L'éligibilité à l'insertion par l'activité économique dépend de difficultés sociales et professionnelles, pas d'un diplôme. Un conseiller France Travail, une mission locale, Cap emploi ou un service social peut évaluer votre situation et, le cas échéant, vous orienter vers une structure agréée.

Peut-on faire du bénévolat en ressourcerie sans engagement de longue durée ?

Cela dépend entièrement de l'association. Certaines acceptent un renfort ponctuel en boutique ou sur un événement, d'autres demandent une régularité minimale. Il n'existe pas de règle commune : contactez directement la structure visée pour connaître ses conditions d'accueil.

Le service civique en ressourcerie est-il payé comme un salaire ?

Non. Le volontaire perçoit une indemnité versée par l'État, fixée à 504,98 euros net par mois selon le site officiel du service civique, avec une majoration possible selon la situation. Ce n'est pas un contrat de travail et la mission complète l'activité des salariés sans s'y substituer.

Combien de temps dure un contrat en atelier et chantier d'insertion ?

Dans une ressourcerie organisée en atelier et chantier d'insertion, le contrat à durée déterminée d'insertion (CDDI) a une durée maximale de 24 mois, pour un temps de travail hebdomadaire compris entre 20 et 35 heures, selon la plateforme officielle de l'inclusion.

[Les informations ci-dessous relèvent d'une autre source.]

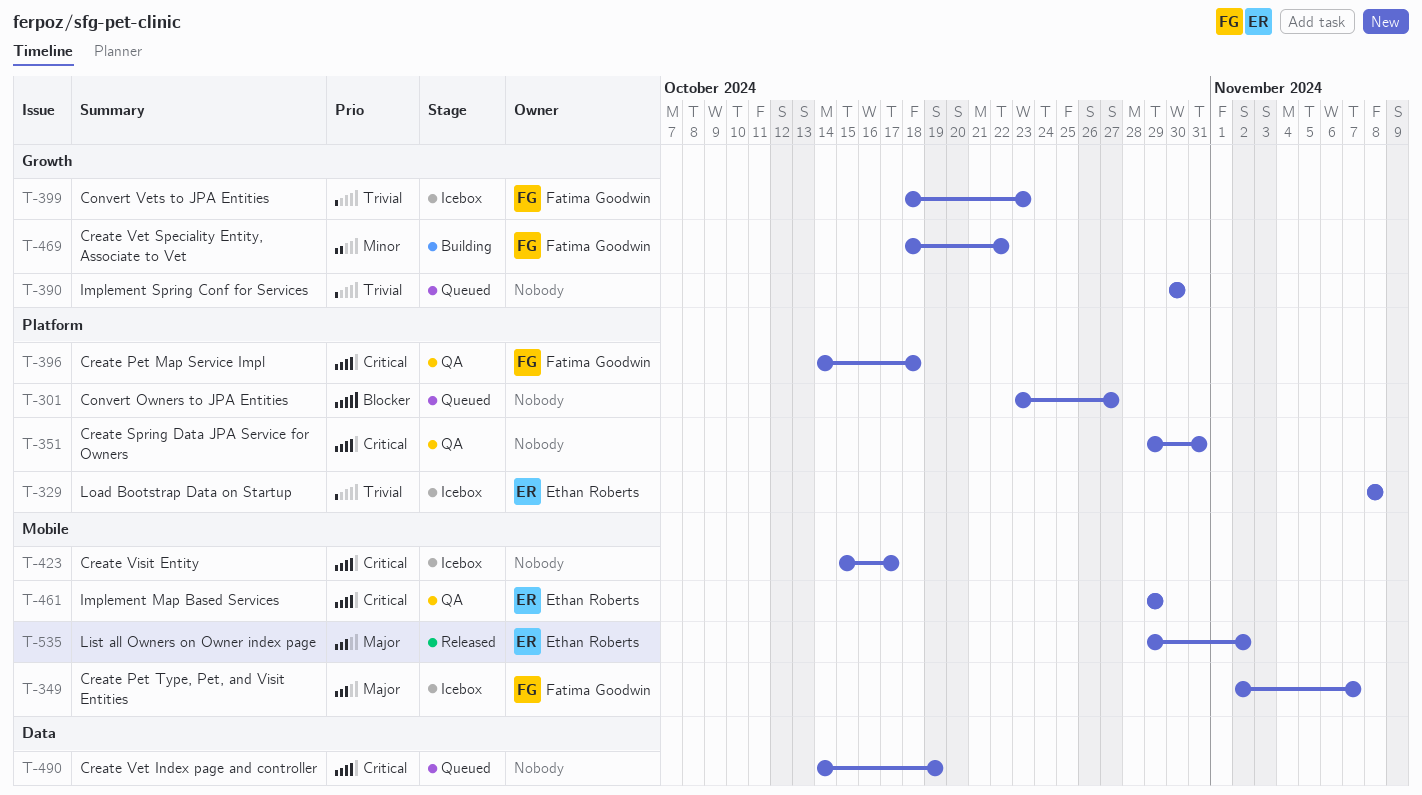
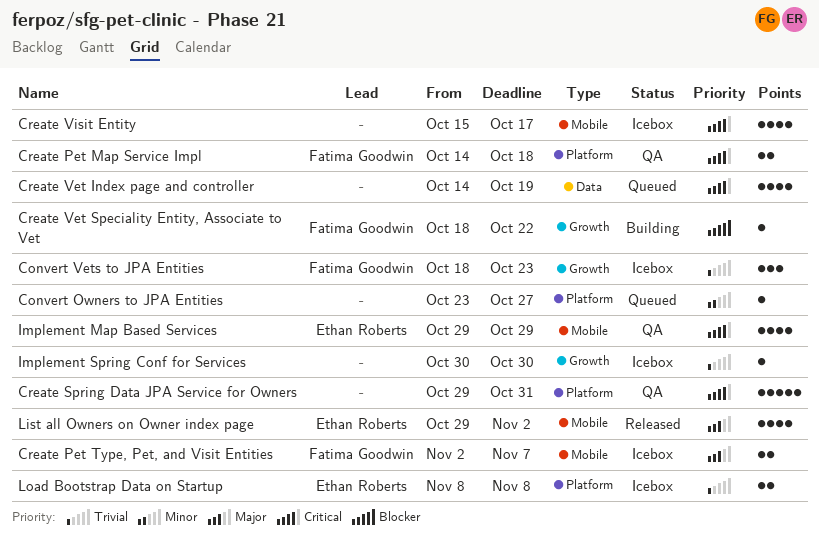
Convert Owners to JPA Entities, priority: Blocker -> Minor
Create Vet Speciality Entity, Associate to Vet, priority: Minor -> Blocker
Implement Spring Conf for Services, status: Queued -> Icebox

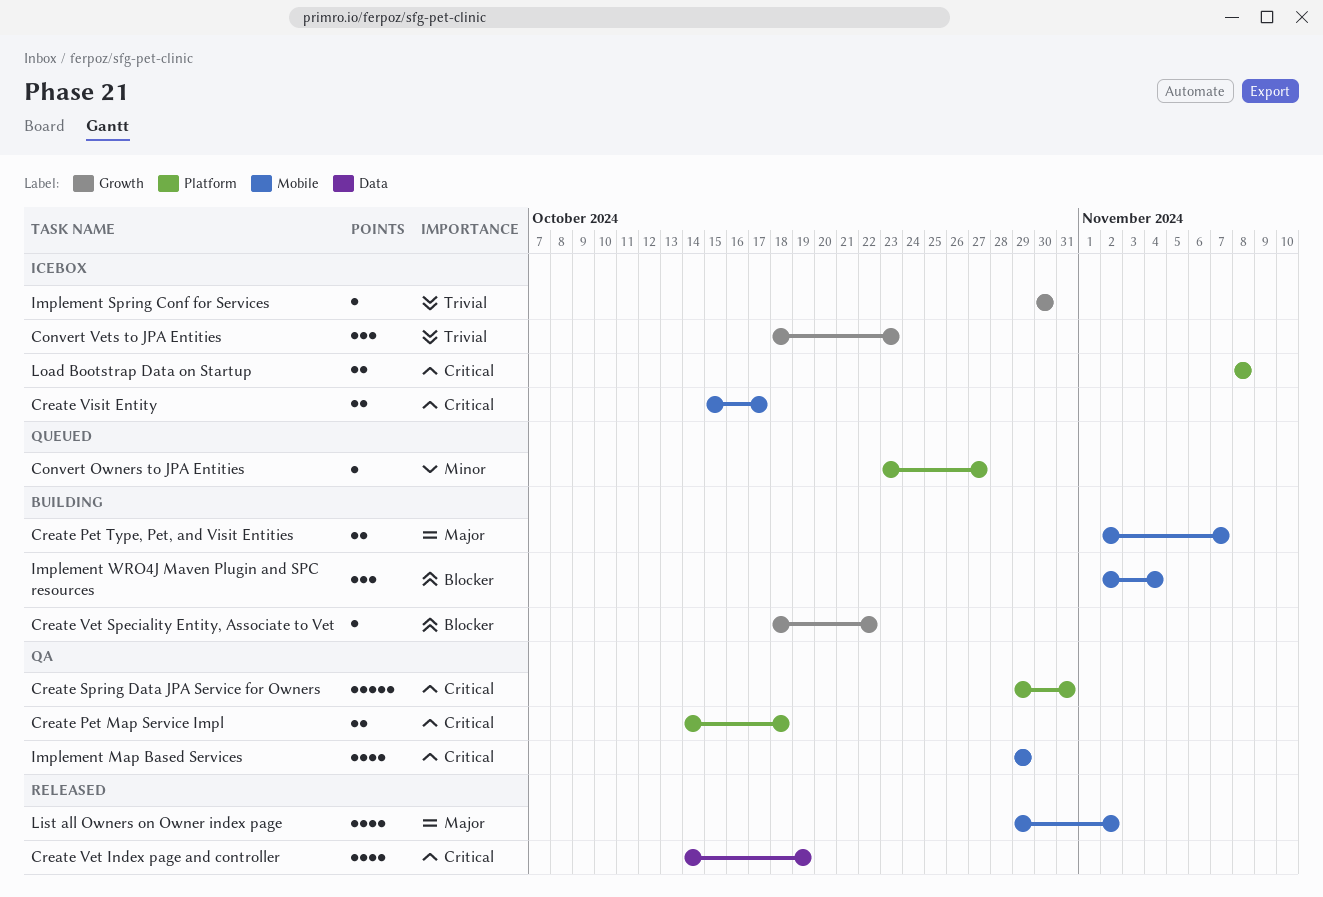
Create Pet Type, Pet, and Visit Entities, status: Icebox -> Building
Create Vet Index page and controller, status: Queued -> Released
Create Visit Entity, estimate: 4 -> 2
Implement WRO4J Maven Plugin and SPC resources: none -> present
Load Bootstrap Data on Startup, priority: Trivial -> Critical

Des prolongations existent pour certaines situations, à vérifier avec la structure.

Sources publiques consultées le 11 septembre 2026 : Services de l'État dans l'Hérault, Insertion par l'Activité Économique (IAE), Plateforme de l'inclusion (DORA), Contrat à durée déterminée d'insertion (CDDI), Service civique, FAQ « Comment réaliser mon Service Civique », Réseau National des Ressourceries et Recycleries, offre de formation. Les conditions d’une structure ne valent pas pour toutes les autres, confirmez auprès de celle que vous visez.